Dua kubu ini saling "baku hantam" perang pengaruh dan pendapat di meja senat (sekelas legislatif/DPR kalau di Indonesia). Jerman memang sejak 2009 membuka deras kran untuk imigran yang masuk ke negara mereka. Meski begitu sampai detik ini Jerman terus tumbuh berkembang dalam harmonis keragaman. Keanekaragaman sosial budaya mereka kemudian menjadi kaya dan meningkat drastis dari sisi varian. Tercatat pula tetap terjadi pertumbuhan ekonomi, di 2019 kemarin angkanya 0.6 % meski ini tercatat sebagai pertumbuhan paling lambat dalam sejarah ekonomi Jerman.

Saya kemudian membayangkan jika itu terjadi di Indonesia, apakah mungkin terjadi? Akan menjadi sebuah petaka pastinya karena memang negeri ini tidak cukup terbuka pada kelompok lain. Boro-boro membuka kran atau ruang untuk imigran, untuk sekedar menampung dalam waktu sementara pengungsi Rohingya saja misalnya terjadi kegaduhan sangat luar biasa di elit politik dan juga masyarakat. Ini semua tentu karena ketidaksiapan negeri ini mengakomodirnya jika benar-benar  sampai terjadi.

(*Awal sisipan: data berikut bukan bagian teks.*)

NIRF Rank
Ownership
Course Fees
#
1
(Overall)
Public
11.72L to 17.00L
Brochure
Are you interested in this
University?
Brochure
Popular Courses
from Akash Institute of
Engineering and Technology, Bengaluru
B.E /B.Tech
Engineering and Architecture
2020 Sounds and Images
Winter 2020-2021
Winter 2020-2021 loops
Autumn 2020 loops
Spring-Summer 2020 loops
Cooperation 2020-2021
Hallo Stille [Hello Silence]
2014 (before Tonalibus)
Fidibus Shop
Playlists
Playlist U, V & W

Begitu juga dengan sentimen keras mayoritas penduduk negeri ini yang paranoid sekali terhadap hadirnya kelompok liyan, misalnya dalam menyikapi hadirnya tenaga kerja asing, contohnya dari China yang baru-baru ini memanas di daerah Sulawesi Utara atau daerah lainnya di Indonesia. Kelompok demi kelompok mengaku mengatasnamakan nasionalisme kemudian mentah-mentah menolak semua skema itu. Dalam kasus terdekat adalah menyoal RUU Omnibus Law yang dianggap berpotensi menjadi masalah baru di Indonesia khususnya bagi kelas pekerja.

Kemudian kita semua akhirnya bisa menyimpulkan, memang kita ini tidak setara jika dibandingkan Jerman dalam segalanya dan banyak hal apapun. Utamanya cara berpikir yang terbuka dan sekuler yang menurut hemat penulis sebenarnya bisa dijadikan aset berharga di masa mendatang. Memang kenyataannya masih sulit mengembangkan cara pandang tersebut di masyarakat negeri yang dari dulu hingga sekarang masih berstatus berkembang ini.